Cela n’impliquait pas de rêver sous un platane d’une vaste opération d’exclusion universelle de l’« Erreur » que représentaient d’autres croyances. C’est pourtant ce qui est arrivé, en Occident, vers l’an 320 de notre ère, quand un citoyen romain pas tout à fait aussi banal qu’un autre, puisqu’il était empereur — ni pire ni meilleur que ses prédécesseurs —, choisit de se convertir à la Bonne Nouvelle. Constantin avait encore le temps d’en faire un choix strictement personnel. Hélas ! au début de ce IVe siècle, les fidèles du pauvre crucifié, réunis en « assemblées » autour des paroles de leur maître, devenues « livres (5) », ont fondé ce qui va s’appeler l’Eglise, l’Assemblée, en élisant pour s’y enraciner le cœur de l’empire, la ville de Romulus et Rémus. Quand cette Eglise peut s’appuyer sur le pouvoir et l’autorité du prince, assurée qu’elle seule a reçu la révélation avec la vérité de l’interprétation des Ecritures, elle va professer très vite l’obligation de croire en son credo, à l’exclusion de toute autre « croyance », devenue par là même idolâtrie et superstition. Grandit ainsi un clergé hiérarchisé dont la puissance à l’échelle du monde va éclipser pendant des siècles tous les autres « fonctionnaires du divin ». La « civilisation occidentale » est en marche pour convertir les peuples étrangers, conquérir les terres des sauvages animistes, mener avec la croix les guerres justes, dites « de religion », faire reconnaître partout l’autorité du vrai et du bien.

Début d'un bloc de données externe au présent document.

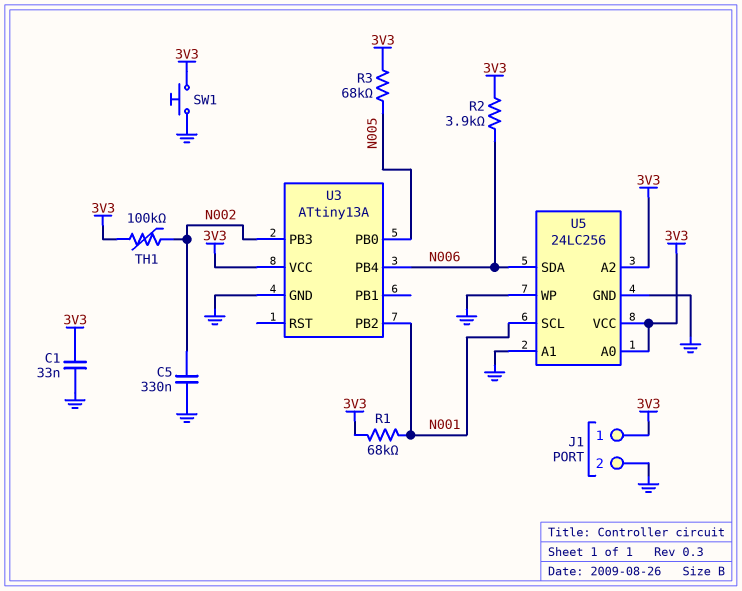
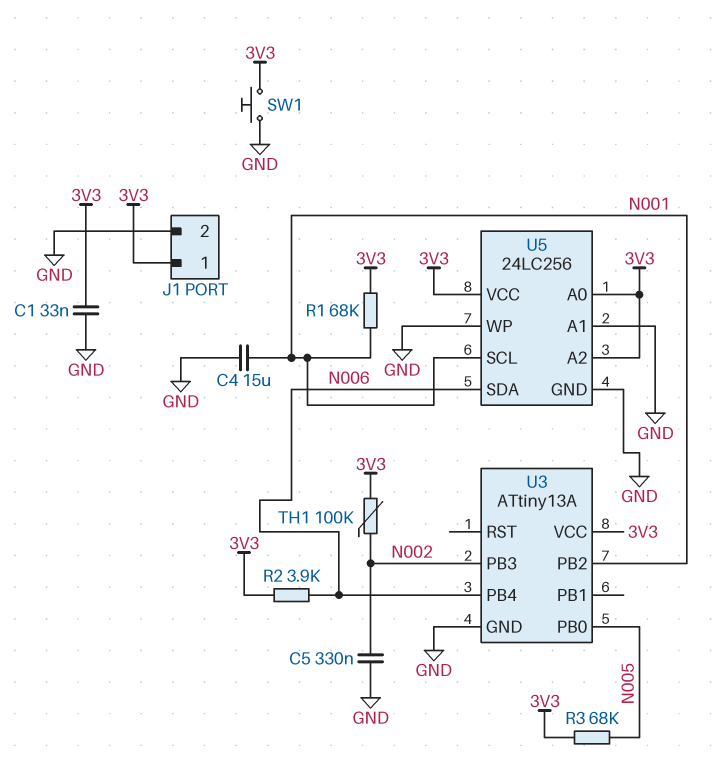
C4: none -> 15uF (GND, N001)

Voilà comment, charriés dans un torrent d’âmes en peine, nous sommes devenus « polythéistes »... Avec, pour quelques-uns, la volonté de mettre en perspective critique l’histoire profonde d’un monothéisme à vocation totalitaire, en toute intolérance voulue et reconnue. Ce qui entraîne un bénéfice immédiat : découvrir de quelles immenses ressources imaginaires nous disposons, une fois bien écartée la notion même d’« erreur en fait de religion ».
Un expert diabolique me souffle : « Les polythéismes, un marché prometteur ! »

Marcel Detienne

(1) Francis Schmidt (sous la dir. de), L’Impensable Polythéisme. Etudes d’historiographie religieuse, Editions des archives contemporaines, Paris, 1988.
(2) « Catholique » vient du grec katholikos, qui signifie « universel ».
(3) « Souffle de vie », « âme » en latin.
(4) Ekklesia, en grec — d’où « Eglise ».
(5) Le livre se dit biblion en grec.